ECLI:NL:RBALM:2002:AD8395
Rechtbank Almelo
- Eerste aanleg - enkelvoudig
- Rechtspraak.nl
Geschil over de uitbetaling van reserves voor schoolgebouwen en de toepassing van de Overhevelingsregeling
In deze zaak gaat het om een geschil tussen de Stichting Montessori Basisschool 't Heem, gevestigd te Hengelo, en het College van Burgemeester en Wethouders van de gemeente Hengelo. De eiseres, vertegenwoordigd door haar gemachtigde mr. I.B. ter Woord, heeft bezwaar gemaakt tegen een besluit van verweerder, waarin uitsluitend een deel van de opgebouwde reserve voor vervanging en aanpassing van meubilair aan haar werd uitgekeerd. De achtergrond van het geschil ligt in de wijziging van het bekostigingsstelsel voor basisscholen per 1 januari 1997, waarbij de gemeente niet langer verantwoordelijk was voor bepaalde vergoedingen. Eiseres stelt dat de gemeente ten onrechte het saldo voor technisch onderhoud heeft toegevoegd aan de Huisvestingsgelden en dat zij recht heeft op de volledige reserve.
De rechtbank heeft de feiten en het verloop van de procedure in detail uiteengezet, waarbij de overgangsregeling en de Overhevelingsregeling van belang zijn. Eiseres betoogt dat de gemeente zich niet aan de afgesproken termijnen heeft gehouden en dat de renovatie van het schoolgebouw niet volledig is uitgevoerd. Verweerder daarentegen stelt dat de beslissing om het saldo voor technisch onderhoud niet uit te keren, op goede gronden is genomen, omdat het gebouw aan de eisen voldoet en de kosten van renovatie zijn gedekt door de Huisvestingsgelden.
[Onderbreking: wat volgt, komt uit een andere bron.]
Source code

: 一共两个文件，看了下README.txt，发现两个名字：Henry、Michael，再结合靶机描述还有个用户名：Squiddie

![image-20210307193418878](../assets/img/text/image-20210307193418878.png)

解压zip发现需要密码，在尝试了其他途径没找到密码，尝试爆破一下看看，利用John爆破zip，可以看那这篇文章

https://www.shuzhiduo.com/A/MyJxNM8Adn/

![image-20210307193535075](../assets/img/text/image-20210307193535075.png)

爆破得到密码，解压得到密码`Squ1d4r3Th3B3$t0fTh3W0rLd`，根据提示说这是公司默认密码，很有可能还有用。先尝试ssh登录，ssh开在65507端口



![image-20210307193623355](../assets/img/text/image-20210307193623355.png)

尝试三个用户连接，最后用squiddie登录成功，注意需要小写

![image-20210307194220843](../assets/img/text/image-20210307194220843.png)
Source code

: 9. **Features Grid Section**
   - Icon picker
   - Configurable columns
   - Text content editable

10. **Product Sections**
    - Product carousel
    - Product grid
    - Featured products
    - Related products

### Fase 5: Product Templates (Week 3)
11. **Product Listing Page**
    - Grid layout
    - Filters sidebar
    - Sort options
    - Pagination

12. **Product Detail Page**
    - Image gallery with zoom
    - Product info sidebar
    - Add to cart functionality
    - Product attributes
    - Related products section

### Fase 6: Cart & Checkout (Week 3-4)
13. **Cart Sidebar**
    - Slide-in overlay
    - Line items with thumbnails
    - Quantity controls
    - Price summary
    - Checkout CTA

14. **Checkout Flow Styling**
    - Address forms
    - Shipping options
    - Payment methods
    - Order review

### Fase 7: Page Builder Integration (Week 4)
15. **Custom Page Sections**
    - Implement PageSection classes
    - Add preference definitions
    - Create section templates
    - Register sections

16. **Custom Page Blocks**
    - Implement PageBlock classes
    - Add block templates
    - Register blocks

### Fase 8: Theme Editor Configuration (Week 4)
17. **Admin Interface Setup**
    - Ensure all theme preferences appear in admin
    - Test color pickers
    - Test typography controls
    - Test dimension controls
De rechtbank heeft overwogen dat de Overhevelingsregeling, voor zover relevant, niet in strijd is met de hogere wetgeving en dat eiseres geen aanspraak kan maken op uitkering van de reserve, omdat zij geen eigenares was van het schoolgebouw op de peildatum. De rechtbank concludeert dat het bestreden besluit van verweerder in rechte in stand kan blijven, omdat er geen onredelijke beslissing is genomen en eiseres voldoende middelen had om een snellere besluitvorming af te dwingen. De rechtbank verklaart het beroep ongegrond en stelt dat tegen deze uitspraak binnen zes weken hoger beroep openstaat bij de Afdeling Bestuursrechtspraak van de Raad van State.